As John Yanga, from Kuli Papa village, Southern Sudan,
taught Lindsay Sterling, in Portland, Maine, January 2011

Serves 4
active time: 2 hours

2 Tbsp vegetable oil
2 yellow onions, rough chopped
1 pound beef, cut into bite sized pieces (bone-in for best flavor)
1 Tbsp tomato paste
5 cloves garlic
2 Tbsp oregano
1 bouillion cube
1/4 red onion or 1 shallot
water
salt
1 cup rice
1 pound baby potatoes, peeled
2 Tbsp white vinegar
2 cups sliced okra (pinwheel shapes)
6 oz arugula
2 tomatoes
1 large cucumber
salad dressing (lemon and oil)
salt and pepper
ground chili

Coat bottom of soup pot with oil. Saute onions until soft, and add beef. Cook on medium until onions disappear (literally, they will over time!). Smash garlic cloves, remove skin, chop and then smash to a paste with the bottom of a glass. Add to the pot: tomato paste, garlic, salt and oregano, and stir. Cook for a while, and then cover everything in the pot with water, add boullion cube and simmer on low for 30 minutes. Shave onion/shallot super thin and cover with white vinegar, water, salt and a shocking amount of pepper, in a small dish.

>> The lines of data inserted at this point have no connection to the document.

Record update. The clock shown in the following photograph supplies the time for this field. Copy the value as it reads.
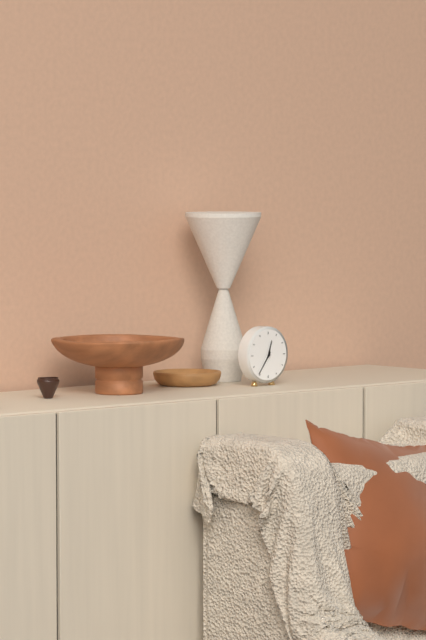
12:36
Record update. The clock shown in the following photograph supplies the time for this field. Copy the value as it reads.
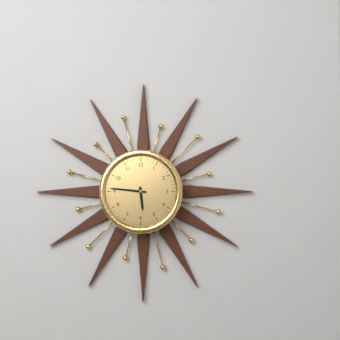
5:46
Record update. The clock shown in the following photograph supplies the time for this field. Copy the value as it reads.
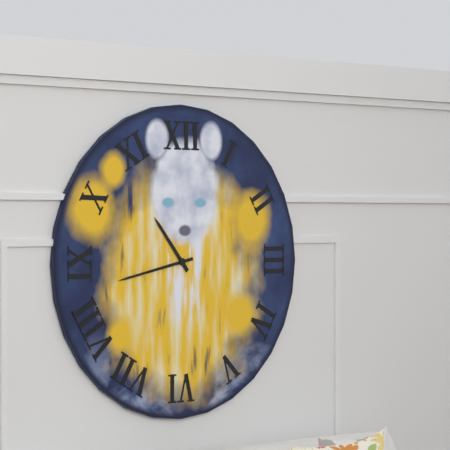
10:43
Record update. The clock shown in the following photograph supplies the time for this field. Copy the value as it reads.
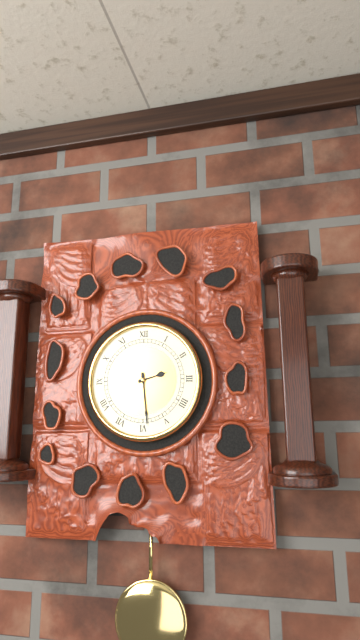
2:29
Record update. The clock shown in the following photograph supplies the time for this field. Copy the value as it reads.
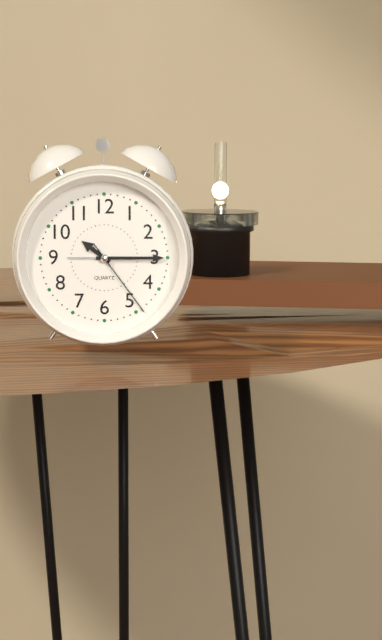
10:15:24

Cook rice as you normally would. Split beef-sauce into two pots. Into one add the potatoes, and into the other add the okra. Use separate spoons for each so you don’t mix flavors. Avoid stirring either too much by keeping the heat medium low. The okra is done when it loses its crunch. Potatoes are done when you can push a fork into one without resistance (about 15 min.) Turn off heat.

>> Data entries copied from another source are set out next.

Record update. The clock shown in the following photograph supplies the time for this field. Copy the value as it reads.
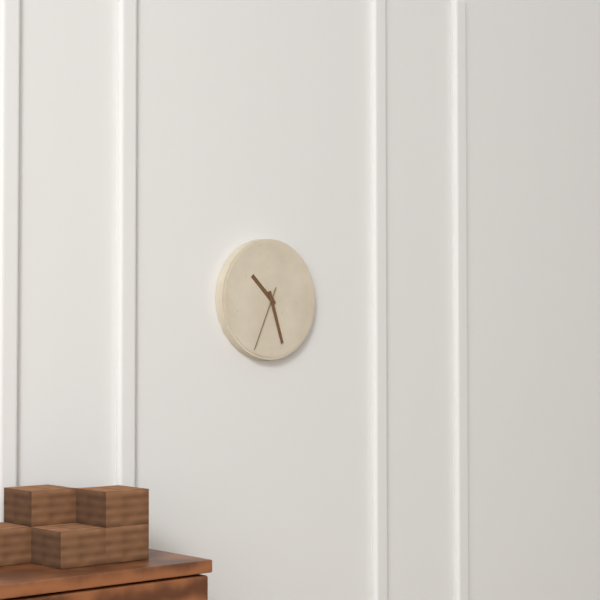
10:27:34
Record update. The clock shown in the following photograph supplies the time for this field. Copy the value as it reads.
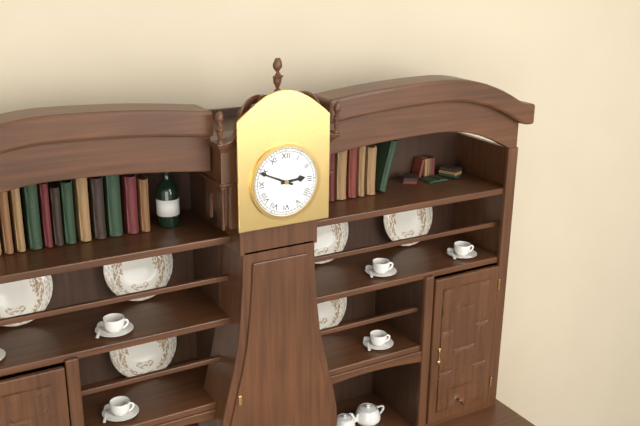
2:49
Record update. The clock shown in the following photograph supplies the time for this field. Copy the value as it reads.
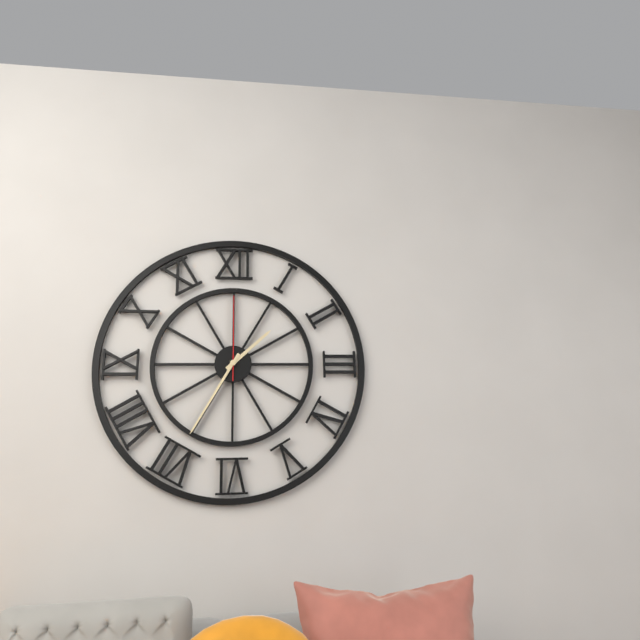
1:35:00
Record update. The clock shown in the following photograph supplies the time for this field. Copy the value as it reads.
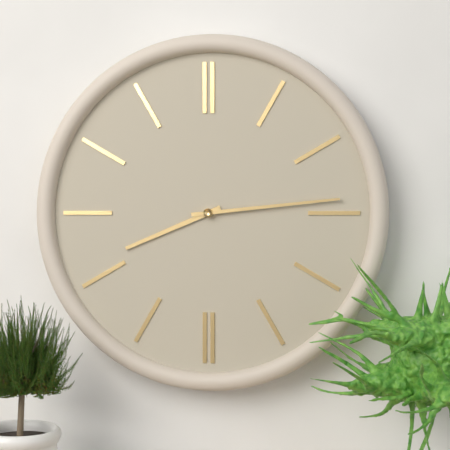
8:14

Cut cucumber into rounds, then quarters, and tomatoes into wedges and then in half. Assemble plates: rice in the upper middle, with piles of potatoes and okra on either side, not touching one another. On the bottom half of the plate make big salad of arugula, cukes, tomatoes and marinated onions. Serve with any salad dressing you like. He says they usually use lemon because they have lemon trees there. Serve with ground chili pepper and/or hotsauce, and salt for people to add as desired.